● **What is needed**
Retype exactly the lines from the one that contains "See what 3D" through the final line of the material below, and add nothing else.

□ □ □ □ □

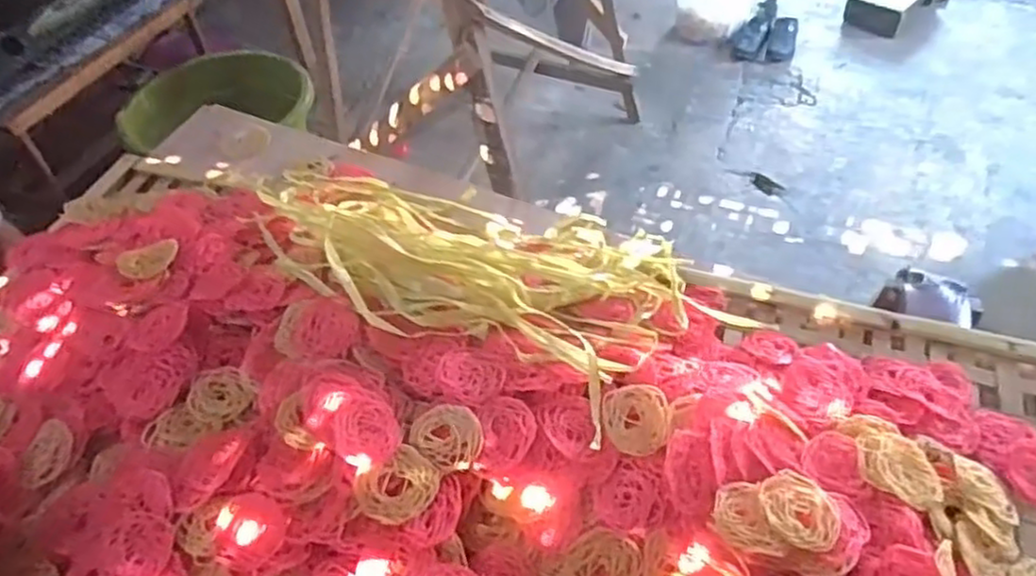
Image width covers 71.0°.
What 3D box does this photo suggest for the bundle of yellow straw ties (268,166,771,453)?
[{"bbox_3d":[-0.056,-0.043,0.817,0.483,0.103,0.300,24,55,22],"label":"bundle of yellow straw ties"}]

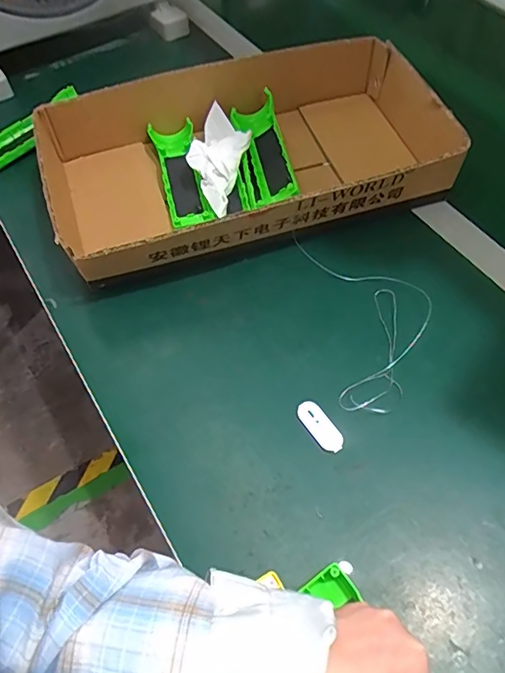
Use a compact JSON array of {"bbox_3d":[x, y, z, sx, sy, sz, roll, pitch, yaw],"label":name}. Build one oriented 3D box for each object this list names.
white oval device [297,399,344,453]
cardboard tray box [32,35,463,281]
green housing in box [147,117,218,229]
[{"bbox_3d":[0.058,0.076,0.435,0.022,0.004,0.049,-30,61,-18],"label":"white oval device"},{"bbox_3d":[-0.004,-0.198,0.567,0.417,0.085,0.231,-15,57,-9],"label":"cardboard tray box"},{"bbox_3d":[-0.081,-0.185,0.576,0.049,0.022,0.152,-12,57,-7],"label":"green housing in box"}]

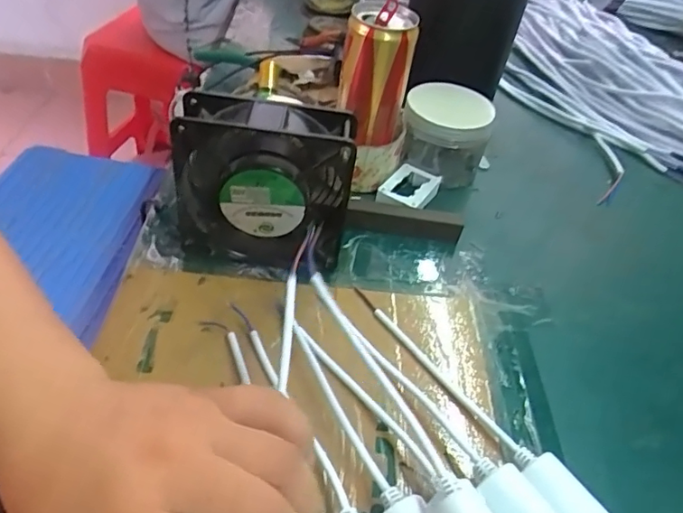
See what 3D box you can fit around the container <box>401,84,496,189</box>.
[{"bbox_3d":[0.099,-0.115,0.529,0.079,0.072,0.073,4,43,-3],"label":"container"}]

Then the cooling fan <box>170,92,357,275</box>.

□ □ □ □ □

● **Result of the exercise**
See what 3D box you can fit around the container <box>401,84,496,189</box>.
[{"bbox_3d":[0.099,-0.115,0.529,0.079,0.072,0.073,4,43,-3],"label":"container"}]

Then the cooling fan <box>170,92,357,275</box>.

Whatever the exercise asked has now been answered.